Audition – Stasia Ward Kehoe

I stumbled across this book completely by accident, while I was testing our eBook service on one of the library’s tablets. I needed to download a title to make sure it worked, and this was the first thing I came across. It intrigued me, however, so I kept it checked out to my account, and read it later.

This is a novel in verse. I have read a couple of these, but not many, so I wanted to read this story in an effort to expand my horizons a bit and experience something new.

Audition tells the tale of a high schooler’s year at a professional ballet studio. Sara moves away from home when she is accepted to a prestigious dance school, and she attends an academy school while spending most of her time dancing. She meets new people, but doesn’t ever really make any friends, and falls into a mostly sex-based relationship with an older choreographer at the school.
The language of the book was pretty, with some wonderfully poetic language. I was honestly surprised at how complete the story seemed…despite the fact that there weren’t many words in this tale, I didn’t feel like I was only getting part of the story.
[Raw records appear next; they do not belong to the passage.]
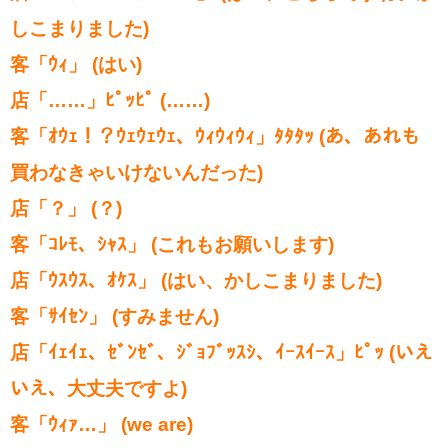
しこまりました)
客「ｳｨ」 (はい)
店「……」ﾋﾟｯﾋﾟ (……)
客「ｵｳｪ！？ｳｪｳｪｳｪ、ｳｨｳｨｳｨ」ﾀﾀﾀｯ (あ、あれも
買わなきゃいけないんだった)
店「？」 (？)
客「ｺﾚﾓ、ｼｬｽ」 (これもお願いします)
店「ｳｽｳｽ、ｵｹｽ」 (はい、かしこまりました)
客「ｻｲｾﾝ」 (すみません)
店「ｲｪｲｪ、ｾﾞﾝｾﾞ、ｼﾞｮﾌﾞｯｽｼ、ｲｰｽｲｰｽ」ﾋﾟｯ (いえ
いえ、大丈夫ですよ)
客「ｳｨｧ…」 (we are)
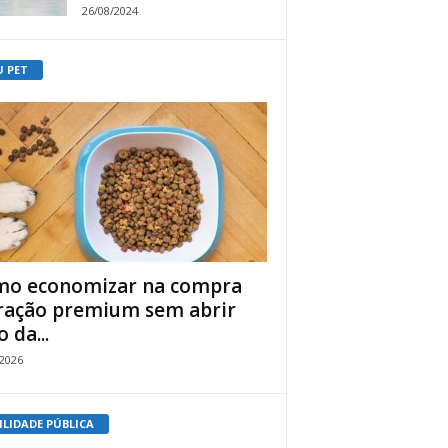
26/08/2024
U PET
o economizar na compra
ração premium sem abrir
 da...
/2026
ILIDADE PÚBLICA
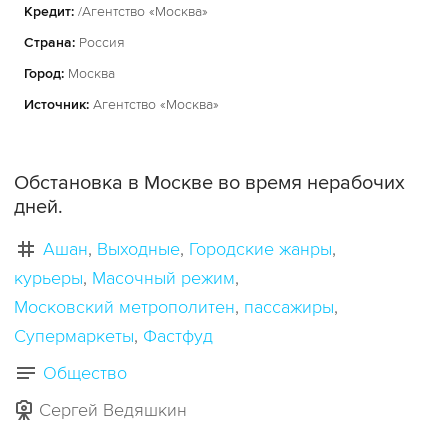
Кредит:
/Агентство «Москва»
Страна:
Россия
Город:
Москва
Источник:
Агентство «Москва»
Обстановка в Москве во время нерабочих
дней.
Ашан
Выходные
Городские жанры
курьеры
Масочный режим
Московский метрополитен
пассажиры
Супермаркеты
Фастфуд
Общество
Сергей Ведяшкин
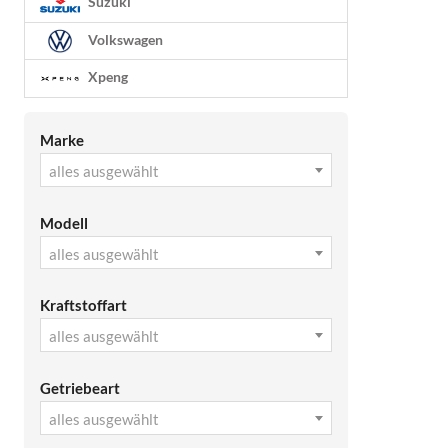
Suzuki
Volkswagen
Xpeng
Marke
alles ausgewählt
Modell
alles ausgewählt
Kraftstoffart
alles ausgewählt
Getriebeart
alles ausgewählt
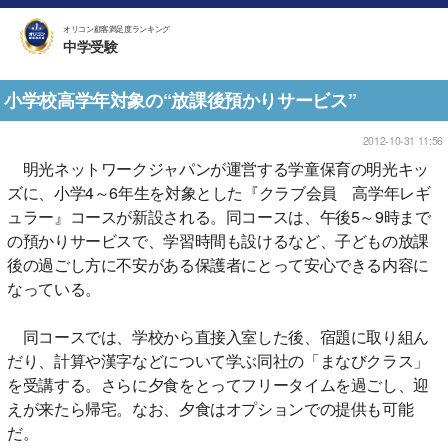
オリコン顧客満足度ランキング
中学受験
小学校高学年対象の“放課後預かりサービス”
2012-10-31 11:56
明光ネットワークジャパンが運営する学童保育の明光キッ
ズに、小学4～6年生を対象とした『クラブ会員 高学年レギ
ュラー』コースが新設される。同コースは、午後5～9時まで
の預かりサービスで、学習時間も設けるなど、子どもの放課
後の過ごし方に不安がある保護者にとって安心できる内容に
なっている。
同コースでは、学校から直接入室した後、宿題に取り組ん
だり、計算や漢字などについて学ぶ同社の「まなびクラス」
を受講する。さらに夕食をとってフリータイムを過ごし、迎
えが来たら帰宅。なお、夕食はオプションでの提供も可能
だ。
You know, obviously, that you only get snippets of conversations and that you miss out on some of the daily interactions of Sara and her peers, but you’re bound to get that with any story, really, so it didn’t detract from the tale. In fact, I found it fascinating to wonder at how far you could cut down other stories, while keeping the action, characters, and tone intact. It’d be a fun venture!
What I didn’t like about this story was, sadly, the story. I didn’t connect with Sara at all. She seemed like a very weak character…constantly obsessing about what others wanted from her, never having an identity of her own, and always seeming to hate everything. Nerves and uncertainty were understandable, but Sara never appeared to enjoy ballet at all, except for whenever someone suggested she try something else…and then she only seemed to kind of “like” ballet in defiance, because she didn’t want to like anything else. I appreciated that the author never, I think, tried to portray Sara as a very strong-willed character…her place is not the head of the ballet class, and the character herself understands that. But I really didn’t like the romance (she was sixteen, he was twenty-two, and he only used her for her body, something she was pretty much always aware of), and I would have enjoyed some genuine excitement about anything from her every once in a while.
Nevertheless, this was an interesting read, and I think the verse format worked well for a story so heavily focused on dancing. Certainly not my usual fare, and I definitely still prefer books written in full sentences and complete chapters, but I’m glad I experienced this!